■ PASSAGE À LIRE:
L'actualité des marchés se focalise évidement sur les Bourses presque euphoriques face à une conjoncture de taux d'intérêt toujours marquée par des rendements très faibles, nuls ou négatifs sur les obligations libellées en grandes monnaies. Les performances spectaculaires de certaines autres classes d'actifs interpellent aussi. Bien sûr, c'est le parcours du Bitcoin, stabilisé entre 30.000 et 40.000 dollars (si on peut appeler cette large fourchette une stabilisation) pour un cours descendu de 9.000 jusqu'à 5.000 entre janvier et mars de l'année dernière, qui impressionne. La cryptomonnaie vedette avait une contrevaleur de moins de 13.000 euros il y a 4 mois. Mais, au chapitre des envolées, on pointe des actifs plus classiques : l'once d'argent a gagné 50 % en an, amplifiant largement les 17 % de l'once d'or sur la période.
Il est évidement tentant de rapprocher la monnaie numérique et l'argent métal : les deux actifs – on doit les considérer ainsi – sont des alternatives aux grandes devises. La fuite en avant des banques centrales responsables du dollar, de l'euro ou du yen crée presque automatiquement une recherche de stabilité face à l'afflux de monnaie. L'argent métal est synonyme de fiabilité depuis des siècles et offre une protection au moins apparente. Le Bitcoin peut revendiquer un stock qui sera limité au final, garantissant un effet de rareté. C'est d'ailleurs la seule garantie qu'il offre sur le long terme.
Les moteurs qui ont enclenché la hausse – la spéculation pour chercher à s'affranchir des monnaies officielles, la garantie des transactions et leur confidentialité – sont communs. Mais les sous-jacents sont trop différents pour s'arrêter là : l'or ou l'argent sont des biens tangibles, peuvent encore être extraits sans qu'on connaisse précisément les réserves, ont des utilisations industrielles ou commerciales spécifiques. Ce sont des métaux précieux et des matières premières.
Les cours de l'argent approchent les records de la fin des années 1970. Les cours avaient alors été poussés par une spéculation exceptionnelle. Dans un univers de forte inflation (14 % aux États-Unis), les pétroliers texans Hunt avaient tenté une prise de contrôle de l'ensemble du marché. Leurs premiers achats réalisés avant 1975 dans une fourchette de 2 dollars – 4 dollars pour une once se sont amplifiés 5 ans durant.

■ DONNÉES DISPONIBLES:
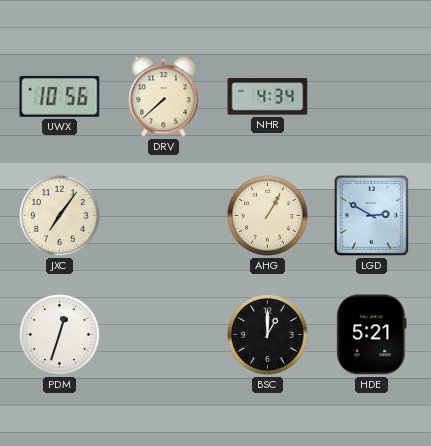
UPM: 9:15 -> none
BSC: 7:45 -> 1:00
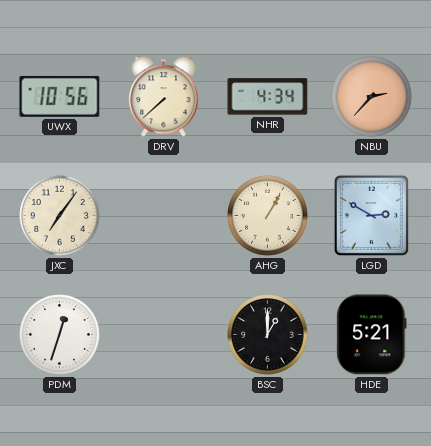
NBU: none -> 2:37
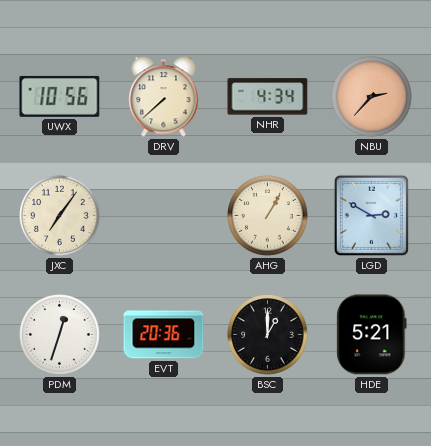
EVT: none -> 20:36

■ TRAVAIL À FAIRE:
Prolongez le passage à lire consacré à l'argent métal et au Bitcoin, en reprenant juste après sa dernière phrase.

■ RÉSULTAT DU TRAVAIL:
Début 1980, ils avaient accumulé la moitié du stock mondial d'argent et, avec des achats sur les marchés dérivés, ont étranglé les vendeurs à découvert. Les cours de l'once qui avaient été amenés de 5 dollars à l'été 1978 à 18 dollars un an plus tard ont établi leur record de 54 dollars en janvier 2000, portés par les rachats contraints de vendeurs.
La spéculation avait été ensuite cassée par l'action de la banque centrale de Paul Volker, l'homme qui devait juguler l'inflation. En interdisant les achats à terme, il avait mis en place les conditions du krach qui a détruit le corner. Fin mars 1980, l'once était revenue à 11 dollars.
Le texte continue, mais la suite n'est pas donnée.